Evaluating Gender Bias in Natural Language Inference
This work addresses ethical concerns in NLP by evaluating gender bias in NLI models, which is an incremental step in detection and evaluation methods.
The authors tackled the problem of gender bias in natural language inference by proposing an evaluation methodology using a challenge task with gender-neutral premises and gender-specific hypotheses, finding that three state-of-the-art models (BERT, RoBERTa, BART) are significantly prone to gender-induced prediction errors, and that debiasing techniques like dataset augmentation can reduce bias in some cases.

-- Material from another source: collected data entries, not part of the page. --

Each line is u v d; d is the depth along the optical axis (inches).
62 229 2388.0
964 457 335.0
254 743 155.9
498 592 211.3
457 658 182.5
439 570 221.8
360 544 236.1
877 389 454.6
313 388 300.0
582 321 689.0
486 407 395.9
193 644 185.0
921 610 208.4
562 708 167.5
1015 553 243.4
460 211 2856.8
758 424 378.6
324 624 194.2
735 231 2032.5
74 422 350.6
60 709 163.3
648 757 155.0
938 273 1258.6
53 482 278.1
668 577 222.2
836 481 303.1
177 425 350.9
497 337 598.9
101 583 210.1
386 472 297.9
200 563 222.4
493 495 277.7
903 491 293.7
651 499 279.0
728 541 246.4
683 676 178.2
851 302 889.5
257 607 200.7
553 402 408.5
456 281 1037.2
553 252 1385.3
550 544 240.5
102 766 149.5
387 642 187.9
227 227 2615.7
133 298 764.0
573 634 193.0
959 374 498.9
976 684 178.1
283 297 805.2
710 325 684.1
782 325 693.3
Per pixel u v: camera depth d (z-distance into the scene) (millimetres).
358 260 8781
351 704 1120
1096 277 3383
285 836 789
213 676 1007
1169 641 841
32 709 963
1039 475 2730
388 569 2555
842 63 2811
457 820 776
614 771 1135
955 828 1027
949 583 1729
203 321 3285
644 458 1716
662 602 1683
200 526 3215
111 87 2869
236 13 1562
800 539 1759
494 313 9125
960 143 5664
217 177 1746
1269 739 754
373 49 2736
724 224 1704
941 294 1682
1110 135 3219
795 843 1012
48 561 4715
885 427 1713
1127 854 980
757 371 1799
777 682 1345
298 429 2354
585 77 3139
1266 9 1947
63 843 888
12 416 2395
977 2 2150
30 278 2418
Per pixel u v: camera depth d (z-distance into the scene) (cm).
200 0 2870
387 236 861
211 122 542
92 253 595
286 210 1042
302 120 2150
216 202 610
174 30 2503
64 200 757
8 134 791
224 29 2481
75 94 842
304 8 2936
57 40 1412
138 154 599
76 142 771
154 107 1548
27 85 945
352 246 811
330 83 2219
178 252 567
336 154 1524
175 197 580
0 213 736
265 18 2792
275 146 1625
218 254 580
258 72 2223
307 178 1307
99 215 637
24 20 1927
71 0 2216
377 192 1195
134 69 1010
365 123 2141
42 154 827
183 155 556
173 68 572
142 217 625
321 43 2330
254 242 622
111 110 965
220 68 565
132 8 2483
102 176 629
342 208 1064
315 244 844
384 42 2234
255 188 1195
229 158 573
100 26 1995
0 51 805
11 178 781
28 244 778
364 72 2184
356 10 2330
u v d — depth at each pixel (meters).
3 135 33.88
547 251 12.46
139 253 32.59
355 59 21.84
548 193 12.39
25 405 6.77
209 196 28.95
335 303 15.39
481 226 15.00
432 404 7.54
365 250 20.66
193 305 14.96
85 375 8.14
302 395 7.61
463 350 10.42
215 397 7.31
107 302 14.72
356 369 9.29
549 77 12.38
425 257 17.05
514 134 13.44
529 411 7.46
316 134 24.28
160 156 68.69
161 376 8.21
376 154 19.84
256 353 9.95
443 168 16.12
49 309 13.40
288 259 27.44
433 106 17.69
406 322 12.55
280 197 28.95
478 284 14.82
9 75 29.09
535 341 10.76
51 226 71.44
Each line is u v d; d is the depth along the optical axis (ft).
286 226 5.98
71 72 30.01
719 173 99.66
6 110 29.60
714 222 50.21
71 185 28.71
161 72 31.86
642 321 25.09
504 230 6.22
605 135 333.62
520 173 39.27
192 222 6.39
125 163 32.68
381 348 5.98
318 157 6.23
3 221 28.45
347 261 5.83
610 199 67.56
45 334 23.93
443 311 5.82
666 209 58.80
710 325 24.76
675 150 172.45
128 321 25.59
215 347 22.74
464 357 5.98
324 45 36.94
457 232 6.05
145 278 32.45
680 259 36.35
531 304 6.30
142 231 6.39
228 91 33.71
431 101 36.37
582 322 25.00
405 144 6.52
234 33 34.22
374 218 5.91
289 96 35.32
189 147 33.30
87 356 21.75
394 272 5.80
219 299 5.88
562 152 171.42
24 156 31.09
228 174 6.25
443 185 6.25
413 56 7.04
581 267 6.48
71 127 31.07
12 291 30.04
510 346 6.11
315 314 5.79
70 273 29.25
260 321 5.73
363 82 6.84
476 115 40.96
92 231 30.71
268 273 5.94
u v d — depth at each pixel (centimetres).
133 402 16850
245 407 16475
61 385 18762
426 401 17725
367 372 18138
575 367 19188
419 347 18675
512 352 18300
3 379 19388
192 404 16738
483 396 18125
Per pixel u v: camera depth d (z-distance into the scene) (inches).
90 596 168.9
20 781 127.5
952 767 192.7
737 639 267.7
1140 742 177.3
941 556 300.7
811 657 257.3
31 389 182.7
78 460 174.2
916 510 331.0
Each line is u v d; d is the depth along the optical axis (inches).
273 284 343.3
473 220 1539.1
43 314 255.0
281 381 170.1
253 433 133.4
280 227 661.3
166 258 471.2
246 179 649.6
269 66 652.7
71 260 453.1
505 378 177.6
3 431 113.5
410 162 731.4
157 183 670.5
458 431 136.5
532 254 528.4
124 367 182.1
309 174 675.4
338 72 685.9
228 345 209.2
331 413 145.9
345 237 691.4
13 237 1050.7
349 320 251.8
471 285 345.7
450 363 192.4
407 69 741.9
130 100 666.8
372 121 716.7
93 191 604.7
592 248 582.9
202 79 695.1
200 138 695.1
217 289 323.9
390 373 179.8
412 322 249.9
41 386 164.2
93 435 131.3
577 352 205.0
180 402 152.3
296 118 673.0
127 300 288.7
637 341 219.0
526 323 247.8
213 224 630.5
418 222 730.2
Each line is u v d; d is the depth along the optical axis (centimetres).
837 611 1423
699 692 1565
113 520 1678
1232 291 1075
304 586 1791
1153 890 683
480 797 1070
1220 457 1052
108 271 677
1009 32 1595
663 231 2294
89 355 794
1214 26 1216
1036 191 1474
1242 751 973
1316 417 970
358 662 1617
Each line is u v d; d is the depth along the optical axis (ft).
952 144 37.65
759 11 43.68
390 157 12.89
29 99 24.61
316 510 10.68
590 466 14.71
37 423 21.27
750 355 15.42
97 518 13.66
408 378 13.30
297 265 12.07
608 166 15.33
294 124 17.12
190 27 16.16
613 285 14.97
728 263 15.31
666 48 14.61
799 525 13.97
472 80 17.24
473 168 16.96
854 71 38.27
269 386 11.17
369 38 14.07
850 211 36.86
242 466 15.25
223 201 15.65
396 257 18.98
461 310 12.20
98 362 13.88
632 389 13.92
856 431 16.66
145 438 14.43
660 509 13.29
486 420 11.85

Gender-bias stereotypes have recently raised significant ethical concerns in natural language processing. However, progress in detection and evaluation of gender bias in natural language understanding through inference is limited and requires further investigation. In this work, we propose an evaluation methodology to measure these biases by constructing a challenge task that involves pairing gender-neutral premises against a gender-specific hypothesis. We use our challenge task to investigate state-of-the-art NLI models on the presence of gender stereotypes using occupations. Our findings suggest that three models (BERT, RoBERTa, BART) trained on MNLI and SNLI datasets are significantly prone to gender-induced prediction errors. We also find that debiasing techniques such as augmenting the training dataset to ensure a gender-balanced dataset can help reduce such bias in certain cases.